Cuando estaba enferma, ¿alguna vez se preocuparon por mí? Ni siquiera podían ir a comprarme una pastilla. El señor de la farmacia era quien, por lástima, me regalaba vitaminas, porque sabía que yo no tenía a nadie más. En el colegio, un día me enfermé gravemente. No fueron ustedes quienes vinieron por mí; fue la madre de una compañera la que, movida por la compasión, me llevó al hospital.
En la universidad, siendo apenas una chica de 16 años, me vi sola en una ciudad enorme, sin conocer a nadie. Me enfermé gravemente, tanto que no podía mantenerme en pie. Vomité, sentí un dolor insoportable, y la universidad me obligó a ir al hospital porque mi condición era demasiado grave. Pero ustedes no respondieron a mi llamada. Lo único que hicieron fue decirme que “hiciera lo que quisiera”. ¿Saben cuánto se rompió mi corazón ese día? Fue un extraño, el novio de una compañera, quien me prestó dinero para que pudiera regresar a casa y buscar atención médica.
Años después, cuando tuve un infarto, tampoco estuvieron ahí. Las enfermeras insistieron en que alguien me acompañara, pero ustedes ni siquiera se molestaron en venir. Me dejaron sola, saliendo del hospital a medianoche, en una ciudad peligrosa, con la amenaza de que algo pudiera sucederme en el camino.
Siempre me exigieron perfección. Siempre me compararon con mi hermana. Ella, a quien aman incondicionalmente, recibe todo su apoyo sin importar sus errores: drogas, discotecas, hijos a temprana edad… Siempre la defendieron y cuidaron.
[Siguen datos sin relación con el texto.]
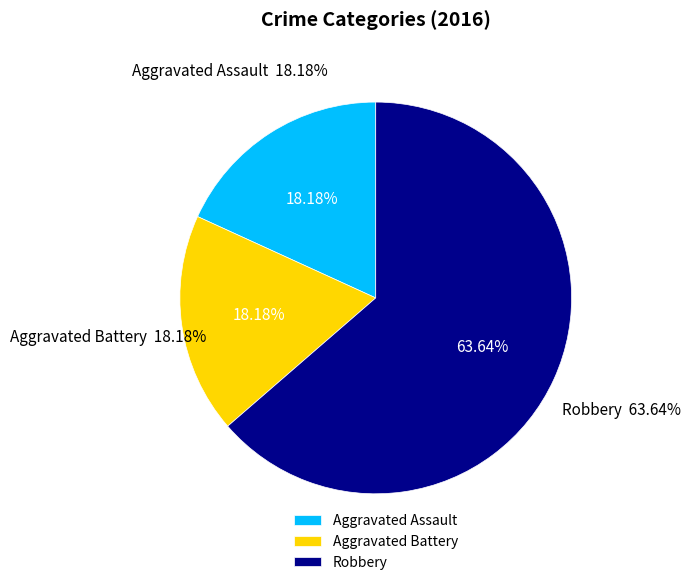

How many segments does this pie chart have?

3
Mientras tanto, a mí me prohibían hasta salir a la esquina.
Incluso cuando me esforzaba, nunca fue suficiente. Aguanté maltratos en trabajos donde me pagaban poco por ser menor de edad. Aguanté críticas constantes de ustedes, mientras intentaba cumplir con sus expectativas.
Lo más doloroso no fueron las palabras, sino la indiferencia. Cuando estaba en mi peor momento, cuando más los necesitaba, no estuvieron ahí. Me dejaron sola, enfrentándome al mundo sin herramientas, sin apoyo, sin amor.
Hoy, escribo estas palabras porque ya no puedo más. Me siento atrapada, hundida en un pozo del que no puedo salir. He intentado todo: buscar ayuda profesional, hablar, resistir… Pero nada funcionó. Estoy cansada de luchar, cansada de sufrir y lo peor no vuelvan a decir que me rendí así de fácil sin luchar, porque de verdad que lo hice.
Esta vez, estoy tomando una decisión por mí. Por primera vez, no pienso en complacer a nadie más. Sé que esto no resolverá nada, pero ya no quiero sentir este dolor.
No se atrevan a juzgarme, porque ustedes nunca supieron lo que significaba ser yo. Adiós para siempre.